:: INSTRUCTIONS TO FOLLOW ::
Starting at the line that contains "## Version 23.1" and ending at the line that contains "The PMTiles header", write out those lines of the data again with "Modernize" changed to "Update" and nothing else altered. Leave the pictures out of your answer.

::: EXTRACTED DATA

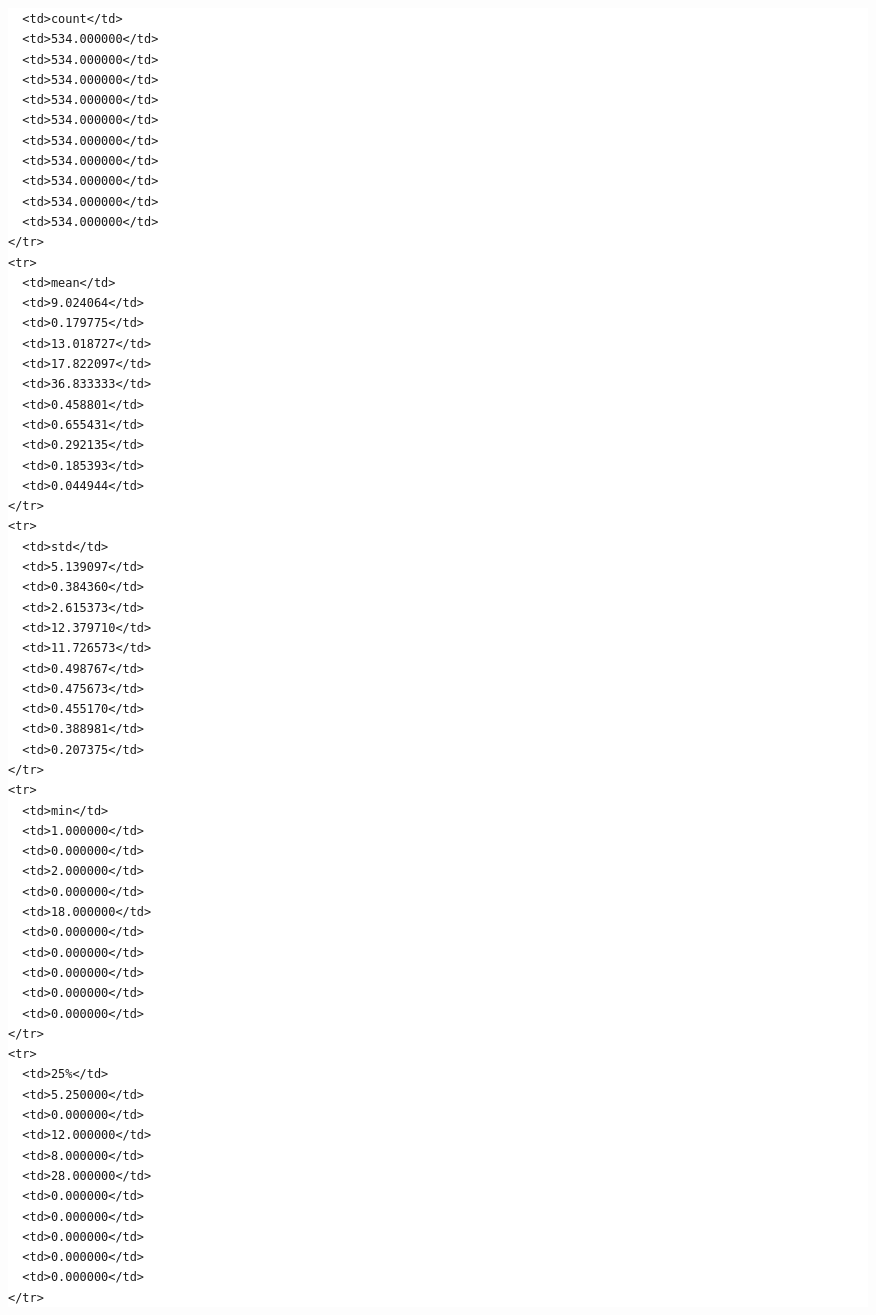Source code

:       <td>count</td>
      <td>534.000000</td>
      <td>534.000000</td>
      <td>534.000000</td>
      <td>534.000000</td>
      <td>534.000000</td>
      <td>534.000000</td>
      <td>534.000000</td>
      <td>534.000000</td>
      <td>534.000000</td>
      <td>534.000000</td>
    </tr>
    <tr>
      <td>mean</td>
      <td>9.024064</td>
      <td>0.179775</td>
      <td>13.018727</td>
      <td>17.822097</td>
      <td>36.833333</td>
      <td>0.458801</td>
      <td>0.655431</td>
      <td>0.292135</td>
      <td>0.185393</td>
      <td>0.044944</td>
    </tr>
    <tr>
      <td>std</td>
      <td>5.139097</td>
      <td>0.384360</td>
      <td>2.615373</td>
      <td>12.379710</td>
      <td>11.726573</td>
      <td>0.498767</td>
      <td>0.475673</td>
      <td>0.455170</td>
      <td>0.388981</td>
      <td>0.207375</td>
    </tr>
    <tr>
      <td>min</td>
      <td>1.000000</td>
      <td>0.000000</td>
      <td>2.000000</td>
      <td>0.000000</td>
      <td>18.000000</td>
      <td>0.000000</td>
      <td>0.000000</td>
      <td>0.000000</td>
      <td>0.000000</td>
      <td>0.000000</td>
    </tr>
    <tr>
      <td>25%</td>
      <td>5.250000</td>
      <td>0.000000</td>
      <td>12.000000</td>
      <td>8.000000</td>
      <td>28.000000</td>
      <td>0.000000</td>
      <td>0.000000</td>
      <td>0.000000</td>
      <td>0.000000</td>
      <td>0.000000</td>
    </tr>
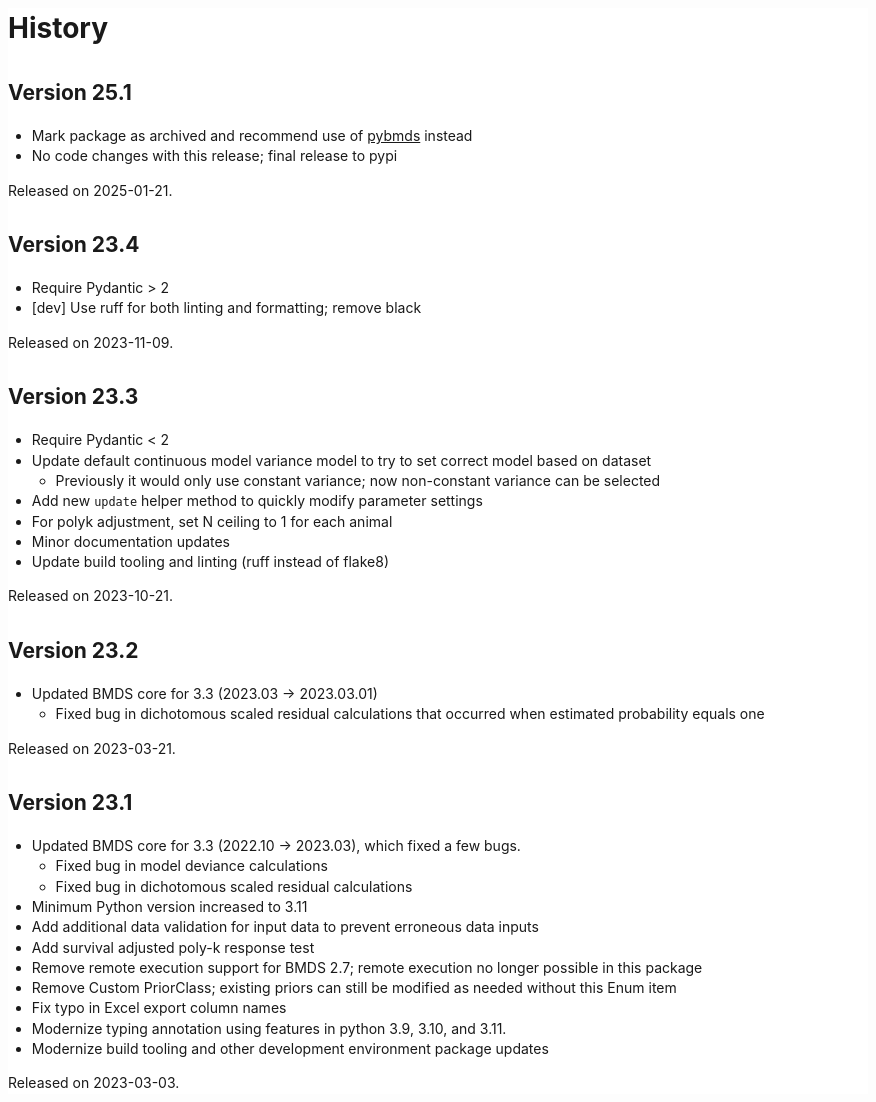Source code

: # History

## Version 25.1

*  Mark package as archived and recommend use of [pybmds](https://pypi.org/project/pybmds/) instead
*  No code changes with this release; final release to pypi

Released on 2025-01-21.

## Version 23.4

* Require Pydantic > 2
* [dev] Use ruff for both linting and formatting; remove black

Released on 2023-11-09.

## Version 23.3

* Require Pydantic < 2
* Update default continuous model variance model to try to set correct model based on dataset
    * Previously it would only use constant variance; now non-constant variance can be selected
* Add new `update` helper method to quickly modify parameter settings
* For polyk adjustment, set N ceiling to 1 for each animal
* Minor documentation updates
* Update build tooling and linting (ruff instead of flake8)

Released on 2023-10-21.

## Version 23.2

* Updated BMDS core for 3.3 (2023.03 → 2023.03.01)
    * Fixed bug in dichotomous scaled residual calculations that occurred when estimated probability equals one

Released on 2023-03-21.

## Version 23.1

* Updated BMDS core for 3.3 (2022.10 → 2023.03), which fixed a few bugs.
    * Fixed bug in model deviance calculations
    * Fixed bug in dichotomous scaled residual calculations
* Minimum Python version increased to 3.11
* Add additional data validation for input data to prevent erroneous data inputs
* Add survival adjusted poly-k response test
* Remove remote execution support for BMDS 2.7; remote execution no longer possible in this package
* Remove Custom PriorClass; existing priors can still be modified as needed without this Enum item
* Fix typo in Excel export column names
* Modernize typing annotation using features in python 3.9, 3.10, and 3.11.
* Modernize build tooling and other development environment package updates

Released on 2023-03-03.
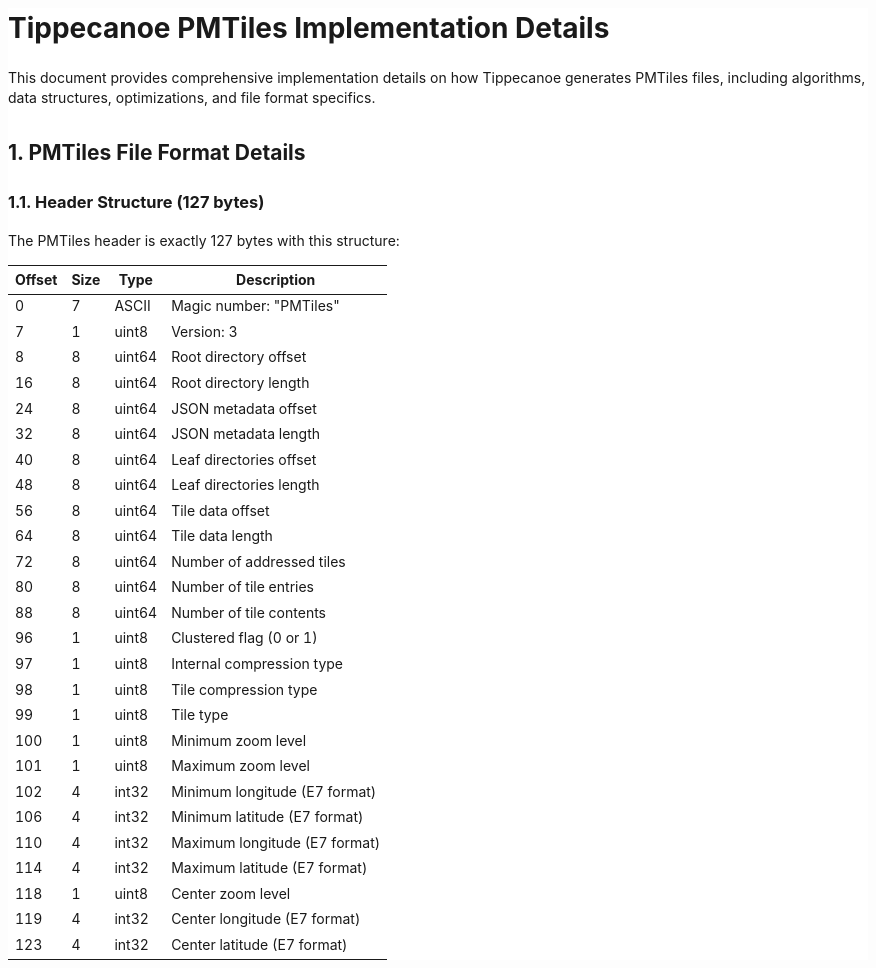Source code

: # Tippecanoe PMTiles Implementation Details

This document provides comprehensive implementation details on how Tippecanoe generates PMTiles files, including algorithms, data structures, optimizations, and file format specifics.

## 1. PMTiles File Format Details

### 1.1. Header Structure (127 bytes)

The PMTiles header is exactly 127 bytes with this structure:

| Offset | Size | Type | Description |
|--------|------|------|-------------|
| 0 | 7 | ASCII | Magic number: "PMTiles" |
| 7 | 1 | uint8 | Version: 3 |
| 8 | 8 | uint64 | Root directory offset |
| 16 | 8 | uint64 | Root directory length |
| 24 | 8 | uint64 | JSON metadata offset |
| 32 | 8 | uint64 | JSON metadata length |
| 40 | 8 | uint64 | Leaf directories offset |
| 48 | 8 | uint64 | Leaf directories length |
| 56 | 8 | uint64 | Tile data offset |
| 64 | 8 | uint64 | Tile data length |
| 72 | 8 | uint64 | Number of addressed tiles |
| 80 | 8 | uint64 | Number of tile entries |
| 88 | 8 | uint64 | Number of tile contents |
| 96 | 1 | uint8 | Clustered flag (0 or 1) |
| 97 | 1 | uint8 | Internal compression type |
| 98 | 1 | uint8 | Tile compression type |
| 99 | 1 | uint8 | Tile type |
| 100 | 1 | uint8 | Minimum zoom level |
| 101 | 1 | uint8 | Maximum zoom level |
| 102 | 4 | int32 | Minimum longitude (E7 format) |
| 106 | 4 | int32 | Minimum latitude (E7 format) |
| 110 | 4 | int32 | Maximum longitude (E7 format) |
| 114 | 4 | int32 | Maximum latitude (E7 format) |
| 118 | 1 | uint8 | Center zoom level |
| 119 | 4 | int32 | Center longitude (E7 format) |
| 123 | 4 | int32 | Center latitude (E7 format) |
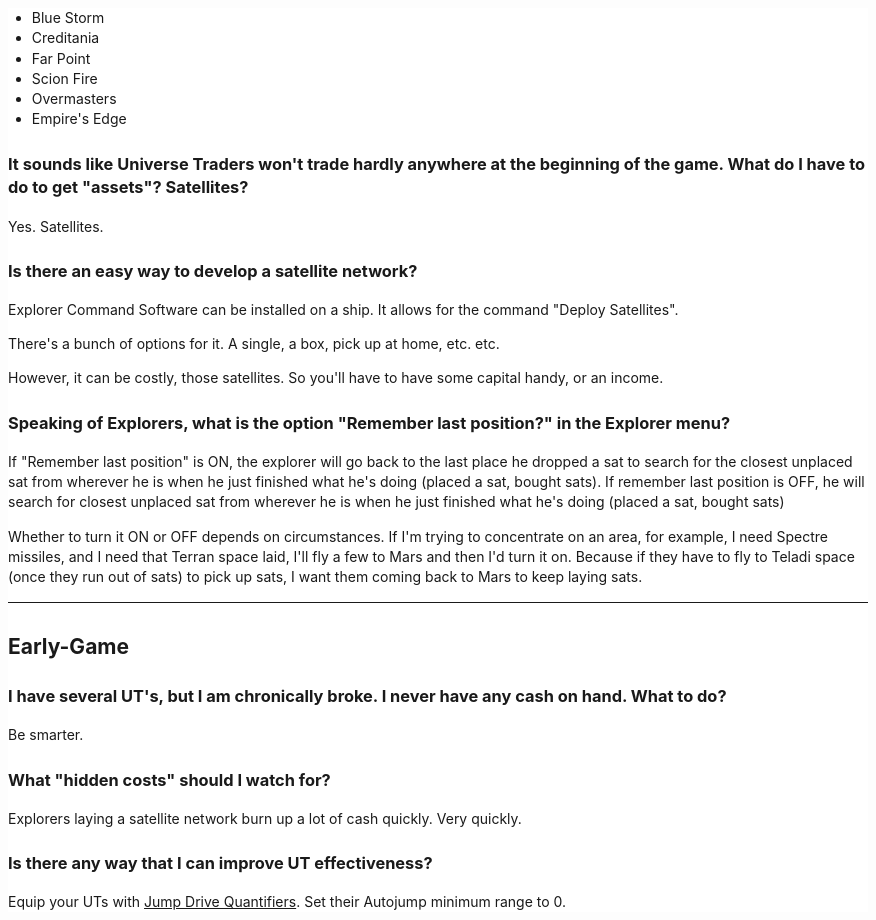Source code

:   * Blue Storm
  * Creditania
  * Far Point
  * Scion Fire
  * Overmasters
  * Empire's Edge


### It sounds like Universe Traders won't trade hardly anywhere at the beginning of the game. What do I have to do to get "assets"? Satellites?

  Yes. Satellites.

### Is there an easy way to develop a satellite network?

  Explorer Command Software can be installed on a ship.  It allows for the command "Deploy Satellites".

  There's a bunch of options for it.  A single, a box, pick up at home, etc. etc.

  However, it can be costly, those satellites.  So you'll have to have some capital handy, or an income.

### Speaking of Explorers, what is the option "Remember last position?" in the Explorer menu?

  If "Remember last position" is ON, the explorer will go back to the last place he dropped a sat to search for the closest unplaced sat from wherever he is when he just finished what he's doing (placed a sat, bought sats).  If remember last position is OFF, he will search for closest unplaced sat from wherever he is when he just finished what he's doing (placed a sat, bought sats)

  Whether to turn it ON or OFF depends on circumstances. If I'm trying to concentrate on an area, for example, I need Spectre missiles, and I need that Terran space laid, I'll fly a few to Mars and then I'd turn it on.  Because if they have to fly to Teladi space (once they run out of sats) to pick up sats, I want them coming back to Mars to keep laying sats.

----
## Early-Game

### I have several UT's, but I am chronically broke. I never have any cash on hand. What to do?

  Be smarter.

### What "hidden costs" should I watch for?

  Explorers laying a satellite network burn up a lot of cash quickly. Very quickly.

### Is there any way that I can improve UT effectiveness?

  Equip your UTs with [Jump Drive Quantifiers](Feature_Jumpgate_Quantifier.md). Set their Autojump minimum range to 0.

::::::

:: REPLY TO THE EXERCISE ::
## Version 23.1

* Updated BMDS core for 3.3 (2022.10 → 2023.03), which fixed a few bugs.
    * Fixed bug in model deviance calculations
    * Fixed bug in dichotomous scaled residual calculations
* Minimum Python version increased to 3.11
* Add additional data validation for input data to prevent erroneous data inputs
* Add survival adjusted poly-k response test
* Remove remote execution support for BMDS 2.7; remote execution no longer possible in this package
* Remove Custom PriorClass; existing priors can still be modified as needed without this Enum item
* Fix typo in Excel export column names
* Update typing annotation using features in python 3.9, 3.10, and 3.11.
* Update build tooling and other development environment package updates

Released on 2023-03-03.
Source code

: # Tippecanoe PMTiles Implementation Details

This document provides comprehensive implementation details on how Tippecanoe generates PMTiles files, including algorithms, data structures, optimizations, and file format specifics.

## 1. PMTiles File Format Details

### 1.1. Header Structure (127 bytes)

The PMTiles header is exactly 127 bytes with this structure:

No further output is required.